Rhinotocinclus chromodontus
- Conservation status: Least Concern (IUCN 3.1)

Scientific classification
- Kingdom: Animalia
- Phylum: Chordata
- Class: Actinopterygii
- Order: Siluriformes
- Family: Loricariidae
- Genus: Rhinotocinclus
- Species: R. chromodontus
- Binomial name: Rhinotocinclus chromodontus (Britski & Garavello, 2007)
- Synonyms: Hisonotus chromodontus Britskii & Garavello, 2007

= Rhinotocinclus chromodontus =

- Authority: (Britski & Garavello, 2007)
- Conservation status: LC
- Synonyms: Hisonotus chromodontus Britskii & Garavello, 2007

Species of catfish

Rhinotocinclus chromodontus is a species of freshwater ray-finned fish belonging to the family Loricariidae, the suckermouth armoured catfishes, and the subfamily Hypoptopomatinae, the cascudinhos. This catfish is endemic to Brazil.

==Taxonomy==
Rhinotocinclus chromodontus was first formally described as Hisonotus chromodontus in 2007 by the Brazilian ichthyologists Heraldo A. Britski and Julio C. Garavello with its type locality given as creek no. 1, tributary of the Preto River, on road to São Francisco do Guaporé in the Arinos River drainage, around 14°18'S, 56°20'W, Diamantino municipality in the Brazilian state of Mato Grosso. In 2022 it was transferred to the newly proposed genus Rhinotocinclusby Roberto Esser dos Reis and Pablo César Lehmann Albornoz. Eschmeyer's Catalog of Fishes classified the genus Rhinotocinclus in the subfamily Hypoptopomatinae, the cascudinhos, within the suckermouth armored catfish family Loricariidae.

==Etymology==
Rhinotocinclus chromodontus is classified in the genus Rhinotocinclus, this name combines rhinos, which is the genitive of rhis, meaning "beak" or "snout", an allusion to the "conspicuous and elegant" snout of the type species, with the name of the related genus Otocinclus. The specific name, chromodontus, means "coloured tooth", a reference to the teeth being tipped with red colour.

==Description==
Rhinotocinclus chromodontus has teeth which are tipped with red.

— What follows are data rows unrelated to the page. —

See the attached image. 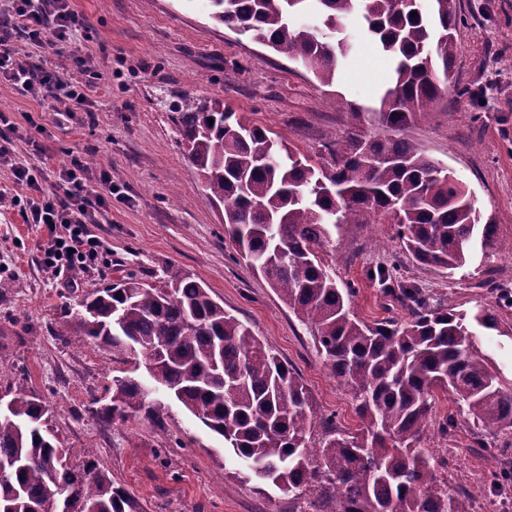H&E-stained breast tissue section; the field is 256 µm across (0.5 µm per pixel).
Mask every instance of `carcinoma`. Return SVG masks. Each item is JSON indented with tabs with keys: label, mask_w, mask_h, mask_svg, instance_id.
Returning a JSON list of instances; mask_svg holds the SVG:
<instances>
[{
	"label": "carcinoma",
	"mask_w": 512,
	"mask_h": 512,
	"mask_svg": "<svg viewBox=\"0 0 512 512\" xmlns=\"http://www.w3.org/2000/svg\"><path fill=\"white\" fill-rule=\"evenodd\" d=\"M210 2L216 21L313 63L325 86L353 50L345 35L351 16L391 60L378 116L393 135L361 134L363 111L346 103L347 131L325 145L329 172L218 100L178 115L188 159L209 200L224 207L233 249L310 329L360 424L348 432L317 412L294 369L188 276L172 274L166 287L127 276L94 288L73 320L102 347L149 352L153 381L224 437L247 463L244 479L295 491L311 512H478L480 495L448 492L437 474L448 462L421 442L435 397L446 393L466 407L478 447L495 460L512 451V381L492 367L474 331L499 329L498 312L469 317L433 306L418 284L382 268L380 286L408 319L367 322L351 311L353 289L338 287L319 256L343 226L380 224L389 213L412 258L450 276L476 249L497 245V225L482 221L462 180L398 136L448 90L459 53L456 0H230L227 13L224 0ZM108 392L105 422L155 413L133 377H112ZM50 420L43 402L21 394L0 410V512H47L66 495L71 512H139L89 461V449L56 445ZM77 456L88 461L76 466ZM509 486L511 469L491 472L485 498L501 512L512 508Z\"/></svg>",
	"instance_id": "cac0c4a2"
}]
</instances>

The body is elongated and reaches a standard length of 3.3 cm.

==Distribution and habitat==
Rhinotocinclus chromodontus is endemic to Brazil, having a wide distribution in the upper and middle Tapajós River, with records in the upper Xingu River, in the state of Mato Grosso. IOt occurs in clear streams with sandy beds, marginal vegetation and little current.